We invite you, to be a part of this process. “Performative writing, then, takes as its goal to dwell within multiple perspectives, to celebrate an interplay of voices, to privilege dialogue over monologue” (Pelias, 2005: 419). “Leaving some empty spaces between words between sentences” (Guttorm, 2012: 601)”.
We hope, we write dangerously (Yoo, 2019). We hope that we use autoethnography not as a mirror, but as a hammer (Denzin, 2018) – “performance must also proceed beyond that of a mirror reflection to become the hammer that breaks the mirror, distorts the reflection, to build a new reality” (Madison, 2010: 12). Our writing as an anarchist practice that at the same time destroys and creates – dynamite and glue.
In general – “A performative approach to autoethnography foregrounds five intersecting commitments: focusing on embodiment, valuing diverse forms of knowledge, creating relationships, highlighting the affective and emotional in narratives of experience, and seeking change” (Holman Jones, 2018: 8).
In the classroom, at the conference – we challenge the dominant forms of knowledge; the established hierarchy relations, we are thinking through our body and feelings, and dream together about a better world, a better university. At least, we try to do it. We keep trying.
We attended the conference to provoke and reshape the dominant practice and meaning of didactics. We only wanted to show what was happening in the classroom during the project. It is always the event – you cannot plan it. It just happens. If you are lucky. Oskar failed as a teacher. And at the same time some strange space had been opened and strange forms of cooperation emerged from misunderstanding. Or maybe Oskar just failed and nothing happened – just the comedy of errors.
Meetings before conference
It is normal for us that we not only work on-line but also face to face. Face to face meetings are very important for our collective writing (Sakellariadis et al, 2008).
We are sitting in a room of the Faculty of Pedagogy on Ogińskiego Street. Dusk is falling outside and the only person that can be seen is a cleaning lady steadily mopping the corridors. We have laid our notes, previous texts – mine and my students, the ones we wrote together or published in scientific journals. We are sitting, cutting, putting all of them together. It must be presented the way it happened. There is a different version in each text.
Oskar: I am a bit anxious. I am always anxious when I prepare a presentation for a conference. I hate being on a stage. “What will attract their interest?” – I am thinking out loud. “Somehow you have to concentrate on the methodology itself. Monika said that those who participate in the conference are usually very practical: advising and counselling – it is behaviorism that prevails there.”
Paulina is listening. I – Oskar – am full of doubts. “It was not ‘technological didactics” (see “dydaktyka technologiczna” Malewski, 2010, see also Ruitenberg, 2017). I am not so sure about this, I could have told them not to do it. And honestly, after all, even if it was possible to show step by step what I was doing, it would not change anything. When I wanted to repeat this the following year I thought it would be better, but it turned out to be worse. I never know how I will perform and what is happening in people’s heads. You know, ‘Teaching is messy. I’m not sure that they will act’ (Waite, 2014: 267). Every single educational experience is one of a kind (Szwabowski, 2018, 2019c). Special. Although not always positive. And… Writing… writing autoethnography or else – is not technical skills, but it is about relations (Bloome and Katz, 1997). Paulina is listening, nodding in agreement.

## LISTED RECORDS:
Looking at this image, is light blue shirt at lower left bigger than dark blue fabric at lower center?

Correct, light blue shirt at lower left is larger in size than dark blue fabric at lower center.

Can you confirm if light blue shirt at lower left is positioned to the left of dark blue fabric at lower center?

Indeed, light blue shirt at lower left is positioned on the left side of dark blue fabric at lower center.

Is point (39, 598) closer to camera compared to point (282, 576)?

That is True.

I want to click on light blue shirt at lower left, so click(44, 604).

## INSTRUCTION 1:
According to the autoethnography text, where does the meeting before the conference take place?
## INSTRUCTION 2:
Reproduce the autoethnography text starting with "In the classroom, at" and going on through "comedy of errors.".
## INSTRUCTION 3:
List the five intersecting commitments of a performative approach to autoethnography that the autoethnography text quotes.

## FULL RESPONSE 1:
In a room of the Faculty of Pedagogy on Ogińskiego Street.

## FULL RESPONSE 2:
In the classroom, at the conference – we challenge the dominant forms of knowledge; the established hierarchy relations, we are thinking through our body and feelings, and dream together about a better world, a better university. At least, we try to do it. We keep trying.
We attended the conference to provoke and reshape the dominant practice and meaning of didactics. We only wanted to show what was happening in the classroom during the project. It is always the event – you cannot plan it. It just happens. If you are lucky. Oskar failed as a teacher. And at the same time some strange space had been opened and strange forms of cooperation emerged from misunderstanding. Or maybe Oskar just failed and nothing happened – just the comedy of errors.

## FULL RESPONSE 3:
- Focusing on embodiment
- Valuing diverse forms of knowledge
- Creating relationships
- Highlighting the affective and emotional in narratives of experience
- Seeking change